FACT Rated I by I 05.07.17

Claude Speeed is the trance-inspired ambient nomad documenting Berlin’s “rave sadness”

FACT Rated is our series digging into the sounds and stories of the most vital breaking artists around right now. This week, Scottish producer Claude Speeed tells John Twells how his new album Infinity Ultra emerged from the moments before and after hedonism.

IN SHORT
NAME: CLAUDE SPEEED
FROM: EDINBURGH
MUST-HEAR: MY SKELETON (LUCKYME, 2014)
FOR FANS OF: TIM HECKER, KONX-OM-PAX, LORENZO SENNI

If you were looking closely at LuckyMe post-rock band American Men’s 2010 debut Cool World, you’d have noticed a track named after Grand Theft Auto 2 protagonist Claude Speed. It was around this time that the band’s Stuart Turner decided to adopt the moniker for himself (adding an extra “e”) and begin penning what would become Infinity Ultra, his second solo album.

“I’d been making a lot of stuff I enjoyed listening to, but would sound dumb if it had drums on it, and the drummers were really good,” he explains. “It felt a bit ridiculous to say to them ‘OK there’s gonna be a lot of tracks where you don’t have to do anything at all.’ So I felt like I needed some other outlet for that kind of music.”

For one reason or another, however, Turner’s initial solo experiments were shelved when he quit his day job as a corporate lawyer in 2012 and traveled to Asia, with his modest studio setup for company. “A MacBook Air and a pair of headphones,” along with a field recorder, provided the backbone of debut album My Skeleton, which acted as a kind of travelogue for Turner, documenting his trip. In contrast, Infinity Ultra is a set of tracks the producer has collecting for years.

“The first track is legitimately the first Claude Speeed track. I wrote that in 2011 and haven’t really changed it since then,” he tells me. “I realized at some point that I’d done all these other tracks that I was really into, but they weren’t consistent with each other so they wouldn’t make a record.” Eventually, Turner played the tracks together and had a lightbulb moment – this was the album he’d been trying to desperately to make.
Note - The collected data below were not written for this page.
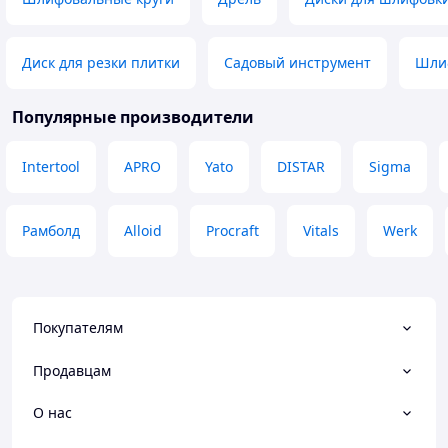
Диск для резки плитки
Садовый инструмент
Шли
Популярные производители
Intertool
APRO
Yato
DISTAR
Sigma
Рамболд
Alloid
Procraft
Vitals
Werk
Покупателям
Продавцам
О нас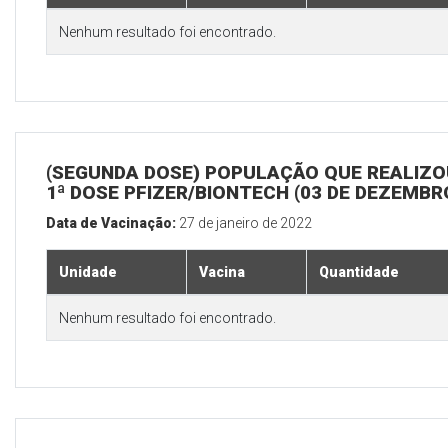
Nenhum resultado foi encontrado.
(SEGUNDA DOSE) POPULAÇÃO QUE REALIZO
1ª DOSE PFIZER/BIONTECH (03 DE DEZEMBR
Data de Vacinação:
27 de janeiro de 2022
Unidade
Vacina
Quantidade
Nenhum resultado foi encontrado.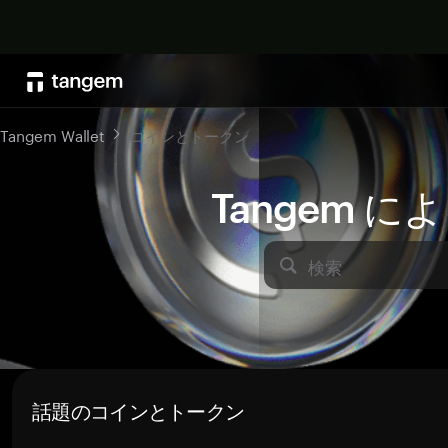
Tangem Wallet
コインとトークン
Tangem 
検索
話題のコインとトークン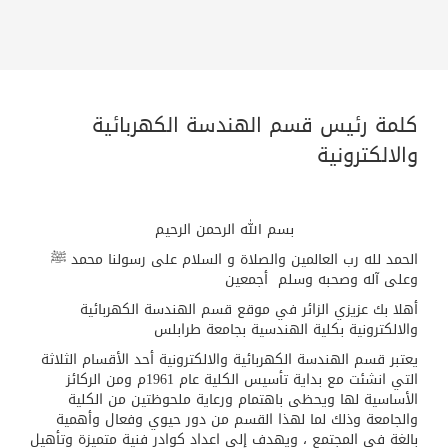
كلمة رئيس قسم الهندسة الكهربائية
والالكترونية
بسم الله الرحمن الرحيم
الحمد لله رب العالمين والصلاة و السلام على رسولنا محمد ﷺ
وعلى آله وصحبه وسلم أجمعين
أهلا بك عزيزي الزائر في موقع قسم الهندسة الكهربائية
والالكترونية بكلية الهندسية بجامعة طرابلس
يعتبر قسم الهندسة الكهربائية والالكترونية أحد الأقسام الثلاثة
التي انشئت مع بداية تأسيس الكلية عام 1961م ومن الركائز
الأساسية لها ويحظى باهتمام ورعاية ملحوظتين من الكلية
والجامعة وذلك لما لهذا القسم من دور حيوي وفعال وأهمية
بالغة في المجتمع ، ويهدف إلى اعداد كوادر فنية متميزة وتأهيل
It had been right there all along. “Not very conceptual,” he laughs. “But that’s what happened.”

Claude Speeed

“When I make music, it tends to be fairly sad music in the end.”

Instead of focusing on a specific concept, with Infinity Ultra, Turner has allowed his life experiences over the last few years seep into the music as they happened. So while the album started life in Edinburgh, much of it has been colored by his move to Berlin, where he’s been based for “about five years.” The syrupy ambience and near-devotional qualities of My Skeleton are still present, just about, but there’s a vivid dancefloor glow that’s hard not to attribute to Germany’s de facto capital of club culture.

“I think that’s something to do with the rave sadness of Berlin,” Turner says, pensively. “Especially when I first arrived, I went to parties really more than I should have and was out a lot, and the music I made was really sad, even though I was having a lot of fun.” He’s not talking about a comedown either (when he made the move, he was straight-edge), but the absence of hedonism: a level of calm that’s hard to describe as anything but sad. “I was partied out, like a character in a film. And you see that a lot, and that influences the sound. That’s what I’m interested in. For someone else it might express itself in terms of really dark techno, but that’s not my thing, so that’s not the way it comes out.”

It’s really not. Infinity Ultra is woozy and cinematic, especially on VHS-warped opener ‘BCCCC’, pulling in influence from trance (‘Ambien Rave’, ‘Fifth Fortress’), noise (‘Super 800 NYC’) and post-rock (‘Enter the Zone’) as the album develops. It might be informed by Berlin, but Turner doesn’t make dance music – his tracks are vignettes, hinged on memory and melancholy. “I’m not a sad person,” he assures me. “But I feel if I’m being honest when I make music, it tends to be fairly sad music in the end. And I like listening to sad music as well.”

Infinity Ultra is out on July 14 via Planet Mu.